Secondly, and relatedly, one of the most interesting posts he’s put up over this four year period is one called “I feel good.  I knew that I would.”  Readers of this blog know how important that song was, done by two people in the 80s in one of last year’s best film documentaries.  But Ebert writes about something else: he wants to know what scientific basis he can find for the tingling he feels up his spine every time he sees a fine or great movie.  The feeling of elevation, the emotion that people describe as being uplifted.  He first of all gives examples of what he’s talking about (the journal entry is dated 14 January, 2009), from film and from the career of Michael Jordan.  He quotes extensively from an article by Emily Yoffe at the Slate site.  To quote her again:

 ”powerful moments of elevation sommetimes seem to push a mental reset button, wiping out feelings of cynicism and replacing them with feelings of hope, love, and optimism, and a sense of moral inspiration.”  Ebert goes on to ground this “feeling” or “sense” in the innervation of the vagus nerve, the only nerve that starts in the brainstem and extends down below the head, to the neck, chest and abdomen, where it contributes to the stimulation of the viscera.” 
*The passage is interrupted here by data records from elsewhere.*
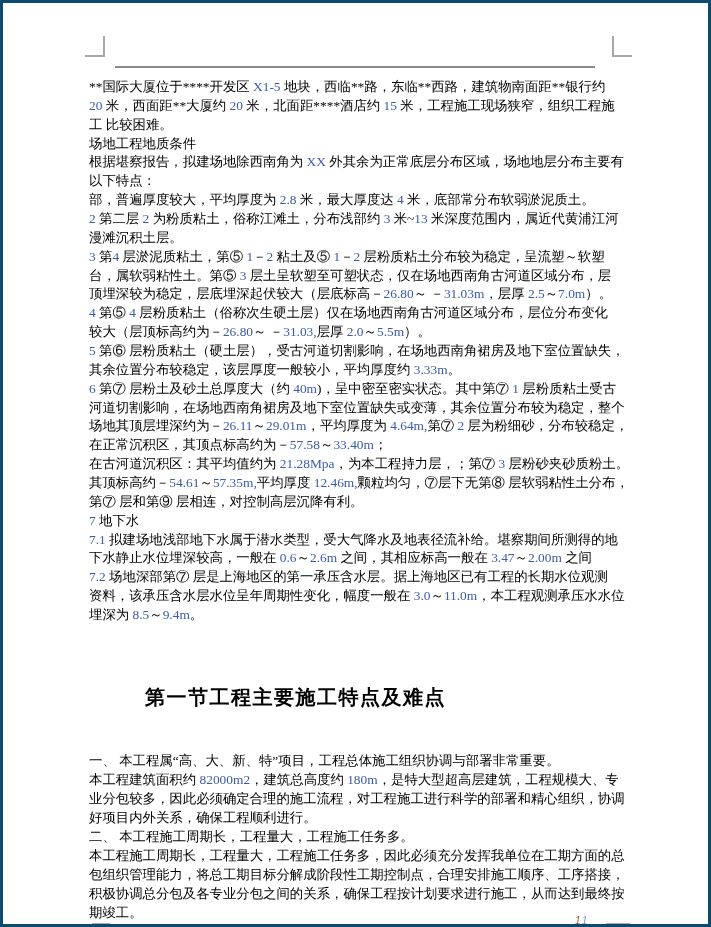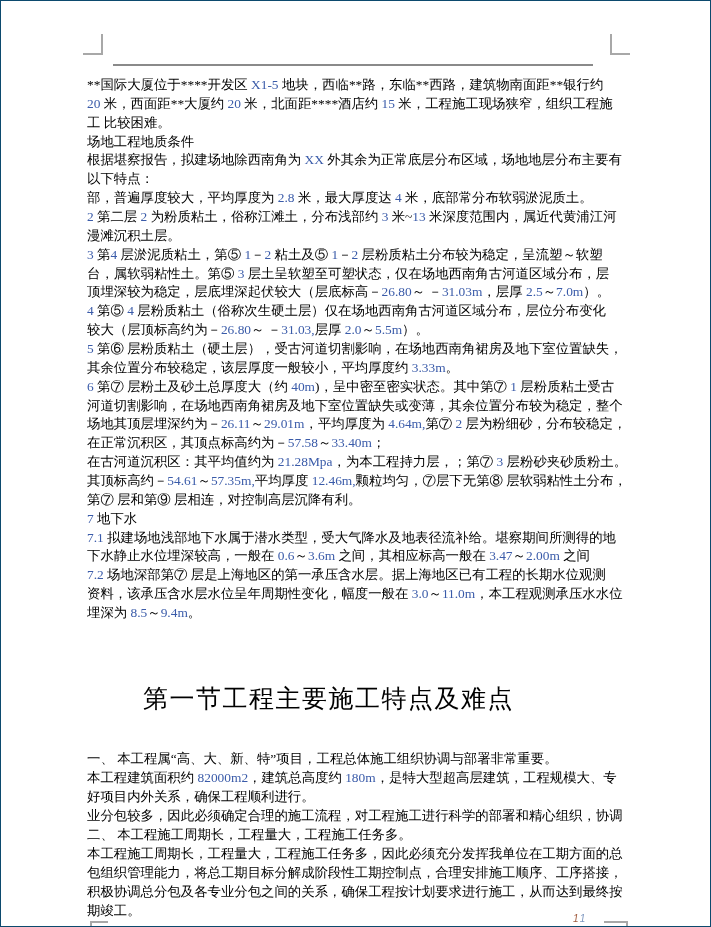--- a/index.html
+++ b/index.html
@@ -16,7 +16,7 @@
     width: 711px;
     height: 927px;
     background: #ffffff;
-    border: 1px solid #0c4a6e;
+    border: 3px solid #0c4a6e;
     box-sizing: border-box;
     overflow: hidden;
   }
That why one’s spine tingles in the presence of beauty, or greatness, or fittingness.

Lastly, there is something incredible in the man’s legacy as a blogger.  He has always had huge numbers of comments to his posts, but huge is a relative term.  (His career in television makes this a little easier to stomach)  Since he has let loose in his new and more perfect voice, the number of comments has sky-rocketed.  From 800 to a thousand comments for a single post!  Of course this makes my spine tingle.  He has a way with words.  Unlike Claire in the novel “On Beauty,” who has “a way of saying things that couldn’t be answered,” Ebert finds his way into your heart: he seems to have found a direct track to the vagus nerve.  On the other side of the Claire people who talk so overwhelmingly that there is nothing left to say, there are all the people who remain silent out of fears, or, once again in the terms of Zadie Smith’s “On Beauty”:

“the silence that ensued was not silence because nobody had anything to say — quite the opposite.  You could feel it.  Howard could feel it, millions of things to say brewing in this classroom, so strong sometimes that they seem to shoot from the students telepthically and bounce off the furniture.  … But none of the students would speak.  They had an intense fear of their peers.  And, more than that, of Howard himself.  When he first began teaching he had tried, stupidly, to coax them out of this fear — now he positively relished it.” 

We all know situations like this.  The miracle and the saintliness of Ebert’s new bag is in the democratic vistas he is opening up as he wanes away.  The speed and power of the two-faced process is awesome, and humbling for the likes of me. 

There would be no better way to spend your time than to go to this man’s blog and read what he has to say, what all of a sudden must be said, and to which thousands of people in America find the time to respond, lovingly and with unusual honesty.  This is a million light years from the talk show, and the op-ed scene of major american newspapers.  this is something entirely unexpected, and people who go there know what that means, and what it’s worth.  Go there, please.